University of Chicago
Type of paper: Thesis/Dissertation Chapter
Biohybrid devices. Biohybrid devices are implantable medical contraptions that undergo vascularization inside the body before the normal human cells (such as islet cells of Langerhans) can be placed inside them. They provide local immunosuppression that ensures that the normal human cells are not rejected by the host’s immune system or the graft versus host disease (Dorian).
Biohybrid devices can be used to prevent diseases such as liver failure and diabetes. For persons at risk of developing type I diabetes mellitus (such as genetically predisposed individuals) or pre-diabetic individuals, their islets cells of Langerhans can be protected by biohybrid devices (Ricchie).
These biohybrid devices are designed using nanoencapsulation technology into conformal polymer biomaterials that form a scaffold over the population of islet cells of Langerhans in the endocrine pancreas; thereby preventing the auto-antibodies from accessing the islets cells, and, causing irreversible injury to the cells by auto-immune reactions that ultimately lead to cell death, and, absolute lack of insulin production (Lucy et al). For the pre-diabetic individuals on immunomodulatory medications, the biohybrid scaffold locally concentrates the drug thus increasing its pharmacologic efficiency and reducing its systemic toxicity.
The biohybrid scaffold also improves nutrient distribution across the islet cells and reduces stress encountered by the islet cells of Langerhans (Nazek). Liver failure caused by autoimmune hepatitis can be prevented by biohybrid devices, which form an, intricate conformal scaffold on the hepatocytes surface thereby blocking the auto-antibodies from interacting with the hepatocytes, and, causing immune-mediated liver necrosis (Nazek).
Oxygen diffusion is critical for hybrid artificial organs because the normal human cells within them require oxygen for aerobic oxidative respiration and reduced oxygen diffusion may cause hypoxia (a form of cell injury) that leads to impaired physiological processes within the cells and ultimately to cell death(Lemburt et al). This necessitates that the biohybrid device be made of optimal design that allows adequate oxygen diffusion and consumption by the normal human cells (Dorian). These designs are based on experimental mathematical models (Provust).

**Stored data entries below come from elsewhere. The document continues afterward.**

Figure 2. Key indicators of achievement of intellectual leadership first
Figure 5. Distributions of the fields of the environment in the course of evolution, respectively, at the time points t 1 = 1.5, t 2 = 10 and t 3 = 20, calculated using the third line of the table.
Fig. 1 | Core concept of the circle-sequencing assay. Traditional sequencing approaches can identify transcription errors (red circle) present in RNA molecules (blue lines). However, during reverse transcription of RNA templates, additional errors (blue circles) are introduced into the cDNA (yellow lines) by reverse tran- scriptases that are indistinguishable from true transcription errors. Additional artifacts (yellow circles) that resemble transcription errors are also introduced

The characteristics that influence the rate of oxygen diffusion across the biohybrid device are geometry (for instance, the spherical organoid biohybrid artificial liver [BAL] was observed to consume oxygen at rates that approximate normal hepatocytes oxygen consumption, while, the hollow tube model of BAL consumed oxygen at rates several magnitudes lower than normal hepatocytes), thickness of the biohybrid device(for instance, models of biohybrid blood vessels made up of hollow fiber scaffold exhibited correlation between increasing scaffold wall thickness and reduced oxygen perfusion) and permeability of the biohybrid device surface to oxygen. This oxygen permeability is a function of the intrinsic property of the polymer that is used to construct the scaffolds of the biohybrid device; also, the nanoencapsulation design influences oxygen permeability albeit to a smaller extent (Silvius).

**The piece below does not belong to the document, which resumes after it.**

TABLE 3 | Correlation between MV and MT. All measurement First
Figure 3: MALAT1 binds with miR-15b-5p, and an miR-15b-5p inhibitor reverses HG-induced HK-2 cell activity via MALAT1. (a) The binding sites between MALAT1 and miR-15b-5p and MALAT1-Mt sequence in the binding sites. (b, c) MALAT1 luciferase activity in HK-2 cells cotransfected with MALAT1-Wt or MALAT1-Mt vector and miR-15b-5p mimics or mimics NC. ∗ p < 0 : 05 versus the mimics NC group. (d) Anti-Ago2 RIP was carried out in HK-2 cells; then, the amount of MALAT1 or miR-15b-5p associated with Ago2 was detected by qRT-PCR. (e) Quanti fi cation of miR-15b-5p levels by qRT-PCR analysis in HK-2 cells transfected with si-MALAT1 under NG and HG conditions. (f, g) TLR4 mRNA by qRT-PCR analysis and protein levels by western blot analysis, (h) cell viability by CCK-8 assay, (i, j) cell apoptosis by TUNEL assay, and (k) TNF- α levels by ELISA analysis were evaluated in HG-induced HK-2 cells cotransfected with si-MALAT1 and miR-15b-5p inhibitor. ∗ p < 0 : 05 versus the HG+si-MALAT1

There are several differences between intravascular and extra vascular biohybrid devices as explained below. Intravascular biohybrid devices are placed within the large blood vessels where they act as stents, or, they connect several blood vessels thereby acting as a biocompatible immunoprotective shunts; thus, the normal human cells within such devices obtain nourishment directly from the circulating blood. Extravascular biohybrid devices are placed outside the vascular compartment, for example, planar macro-capsules (extravascular devices) are placed in the peritoneal cavity; the normal human cells in these devices depend on diffusion to obtain the necessary nutrients and oxygen.

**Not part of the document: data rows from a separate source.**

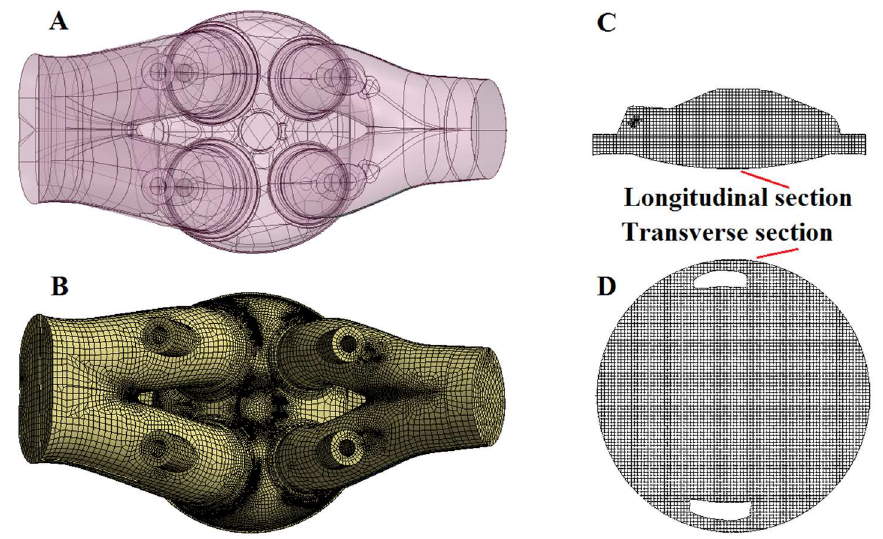
Figure 1. Structure body and mesh generation for the engine model: ( A ) STL model; ( B ) meshed model; ( C ) longitudinal section; ( D ) transverse section.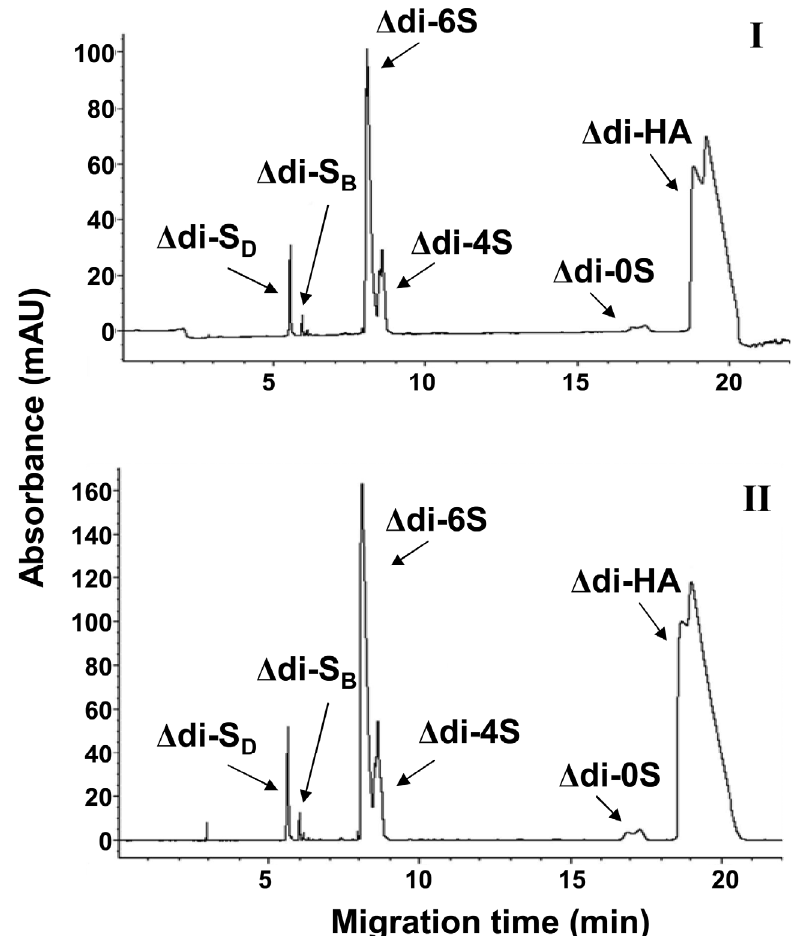
Figure 5. CE analysis of lens capsule from patients with cataract without XFS ( I ) and with XFS ( II ), both contained Viscoat ® . The analysis was performed by reverse polarity and the detection of Δ -disaccharide was at 230 nm. The operating buffer was 50 mM phosphate, pH 3.0. Lens capsule of a patient with XFS contains Δ di-S Δ di-0S and Δ di-HA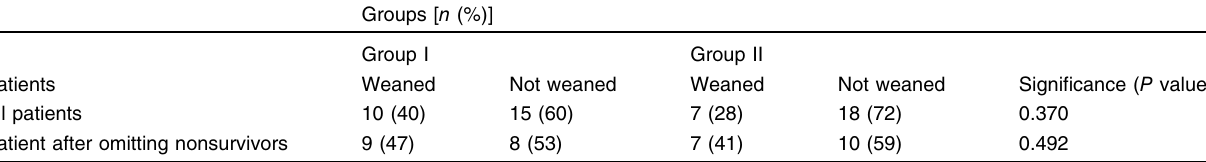
Table 14 Comparison between the two groups regarding patient weaning success using the Pearson’s χ 2 -test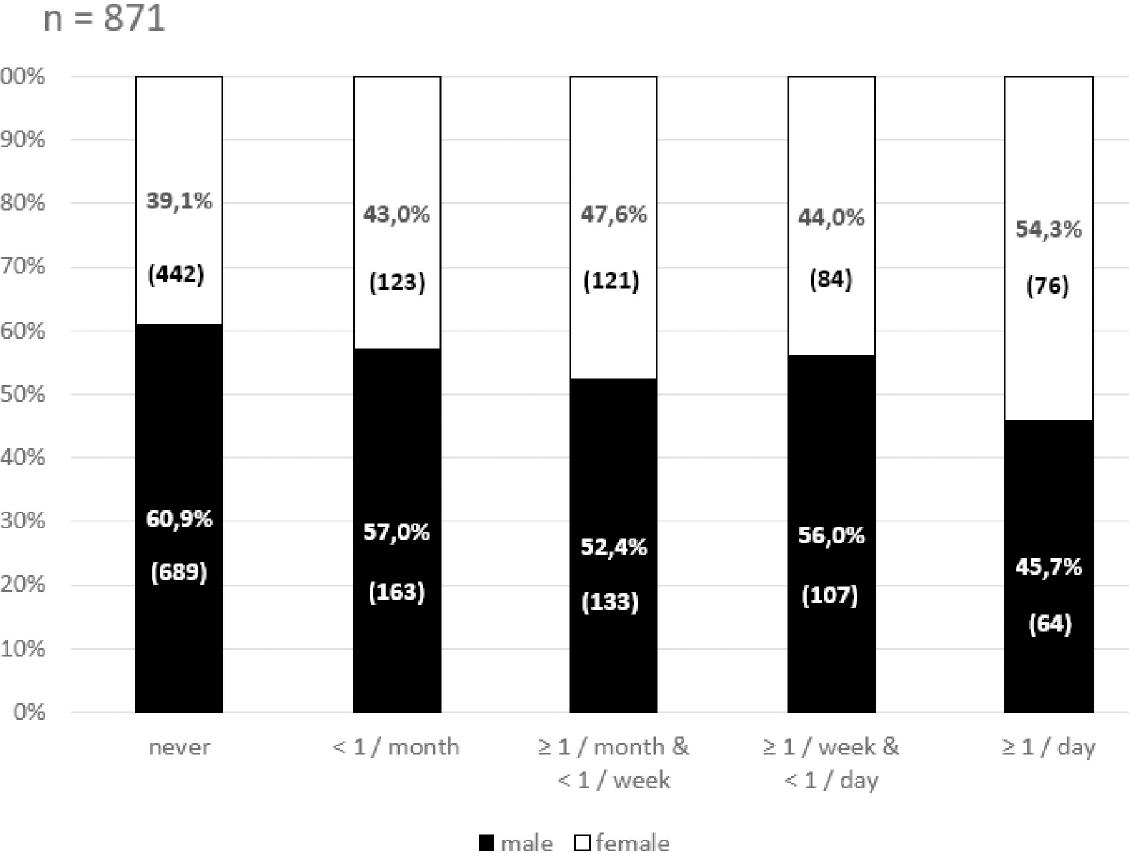
Fig 2. The frequency of GERD-related symptoms is positively associated to female sex (R 2 = 0.75, P = 0.0049). Similar association was found if only the typical symptoms were assessed.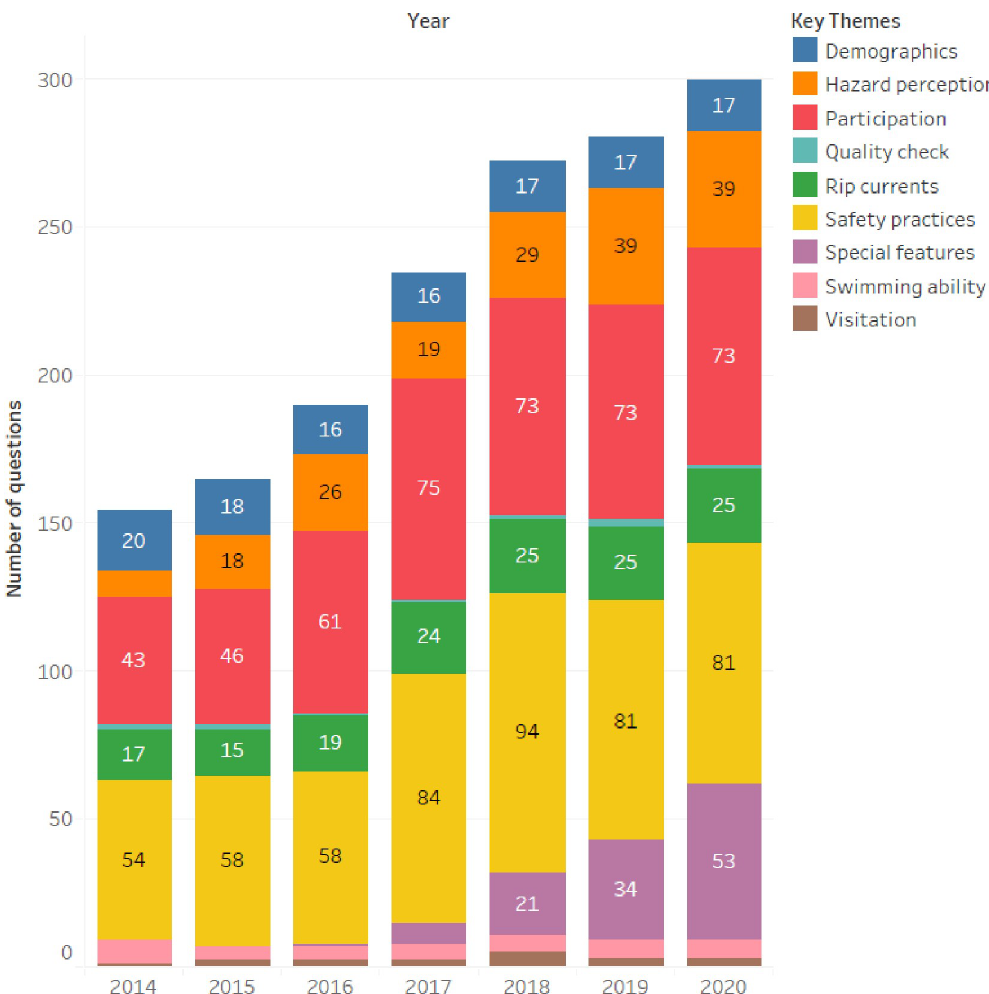
Fig 3. Structural proportions of the surf life saving Australia national coastal safety survey illustrating the themes and number of questions within each survey. NB: Not all respondents are required or eligible to answer all questions, and while the number of questions have doubled since 2014, the survey length (minutes) has only increased by 40% (4.5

The extravascular devices are easily implantable and retrievable, but, the intravascular devices would need surgery in order to implant or retrieve them (Triavek). The geometry of biohybrid devices affects their efficiency because the normal human cells within them require an appropriate three-dimensional structure that maximizes the effective surface area in order to obtain adequate nutrition, oxygen and eliminate metabolic wastes. Geometry also influences the population of human cells that can be placed inside a biohybrid device. Geometry of biohybrid device also affects the interaction between the device and the human immune system (Nazek).